Trying to dominate the T isn’t just reserved for the players of Penn squash. The Red and Blue’s three coaches also find themselves lacing up to play each other from time to time.

“The same way the basketball coaches do midday hoops at the Palestra, we do something similar here on the squash courts,” head coach Jack Wyant said.

Despite the age gap between the younger assistants, Wyant still goes up against the two former Skillman Award winners from time to time. And where he may fall short in agility next to Lane and Dodd, he makes up for with trash talk.

“[The trash talk] is mostly coming from me,” Wyant said. “I need to do anything and everything in my power to get them off their game.”

The coaches shied away from crowning themselves as the best of the group, but Dodd made sure to trumpet the dominance of his doubles team with Wyant.

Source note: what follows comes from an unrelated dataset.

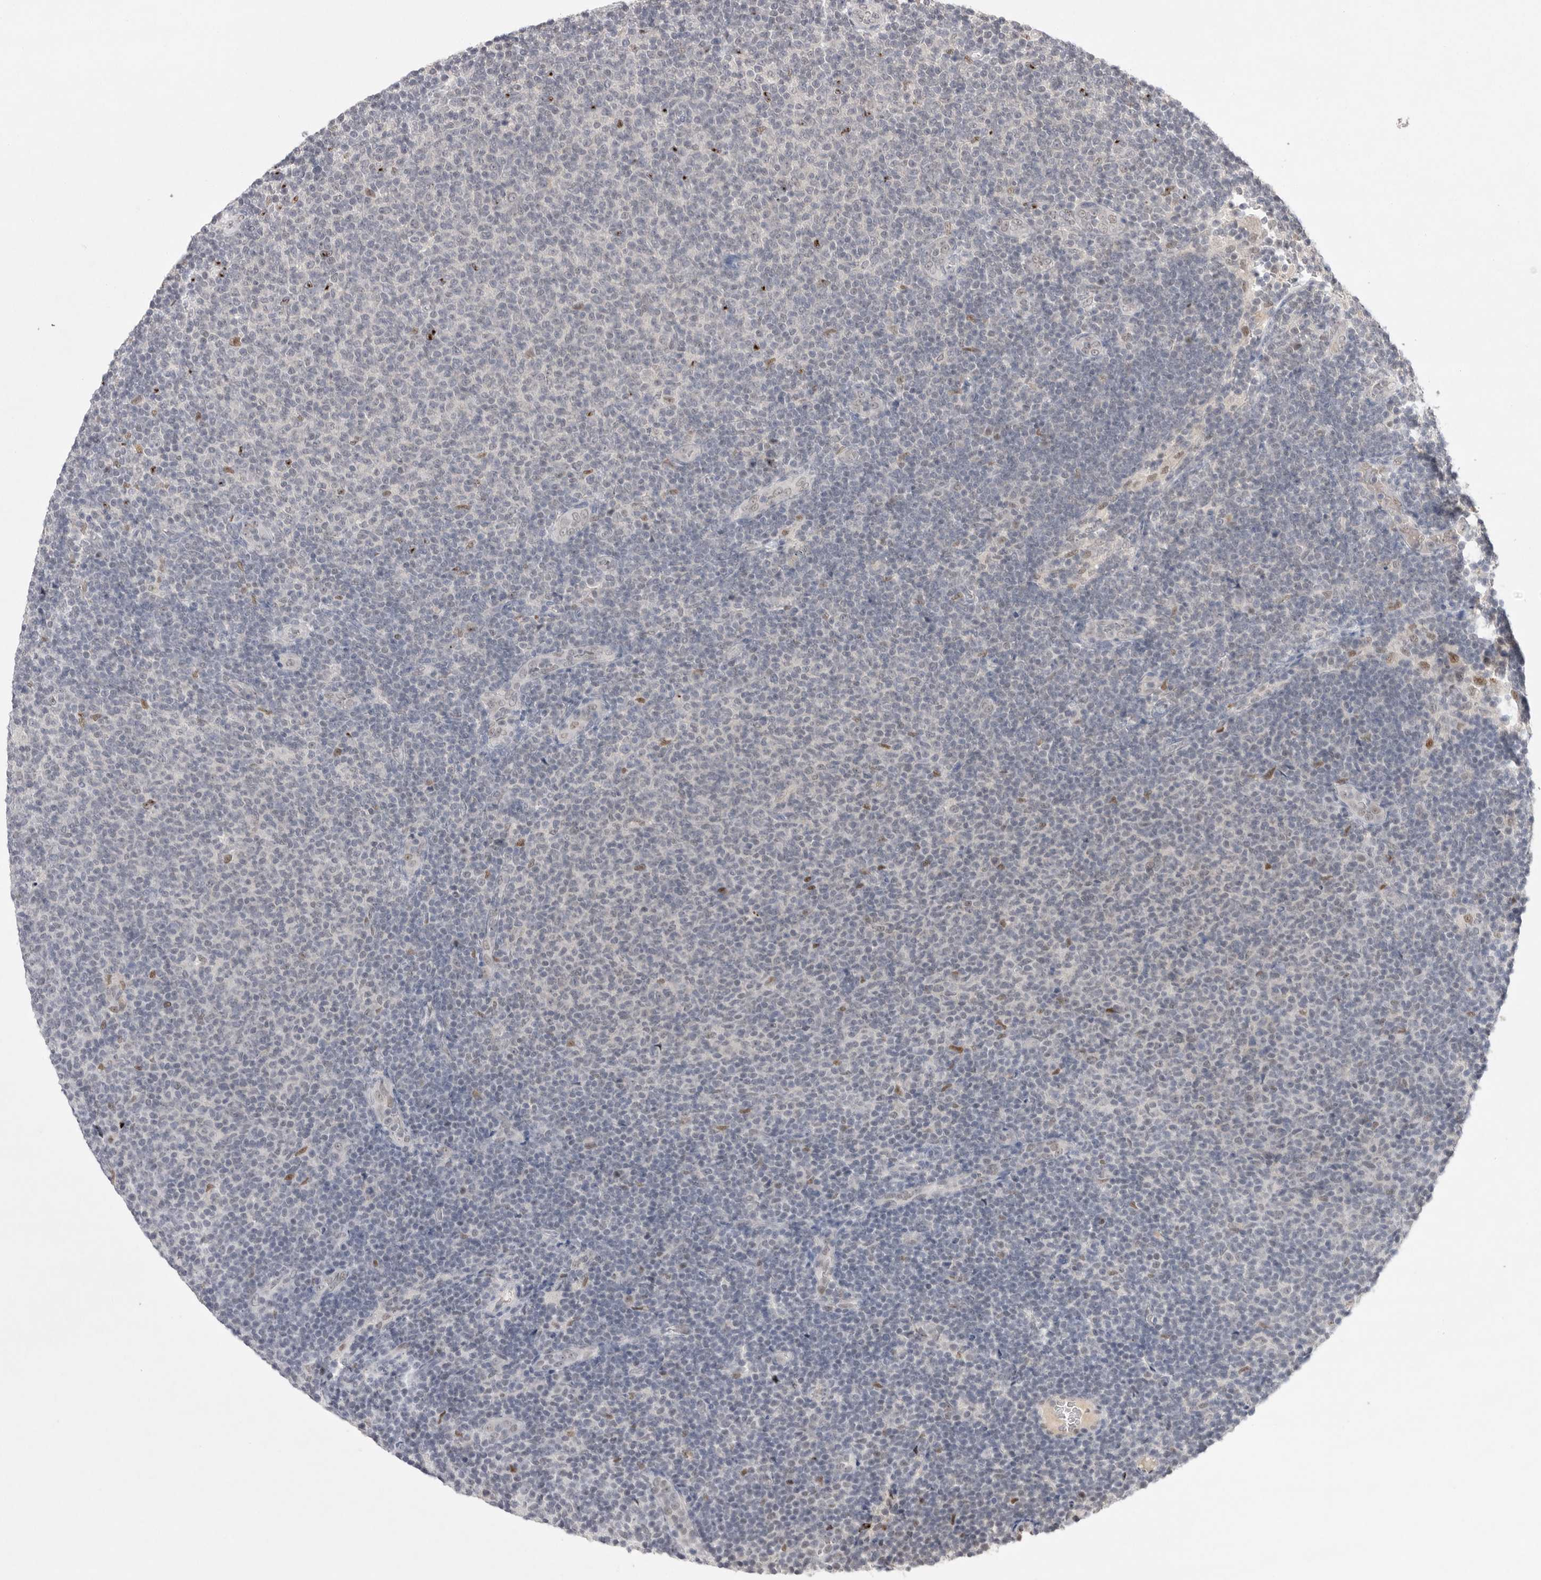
{"staining": {"intensity": "negative", "quantity": "none", "location": "none"}, "tissue": "lymphoma", "cell_type": "Tumor cells", "image_type": "cancer", "snomed": [{"axis": "morphology", "description": "Malignant lymphoma, non-Hodgkin's type, Low grade"}, {"axis": "topography", "description": "Lymph node"}], "caption": "Low-grade malignant lymphoma, non-Hodgkin's type was stained to show a protein in brown. There is no significant expression in tumor cells. (IHC, brightfield microscopy, high magnification).", "gene": "HUS1", "patient": {"sex": "male", "age": 66}}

At practice, learning goes both ways between the coaches and players. The international contingent on the team — six different countries are represented across both squads — brings a bevy of new strategies that often contradict some of the basic foundations upon which the coaches learned the game.

The common approach for American and European players involves utilizing the back corners of the court in order to open up the front half for drop shots. However, a newer strategy has emerged from Egypt — a country represented by four different Penn players — by contradicting the former strategy and focusing more on hitting the front corners of the court.

“It makes you think a lot more about the dynamics of the game,” Dodd added. “You never really stop learning when you’re a coach. It gives you a new perspective.”

With both teams in the midst of one of their best stretches of success in program history, it has become evident that the winning pedigree from Penn’s coaches is starting to rub off on its players.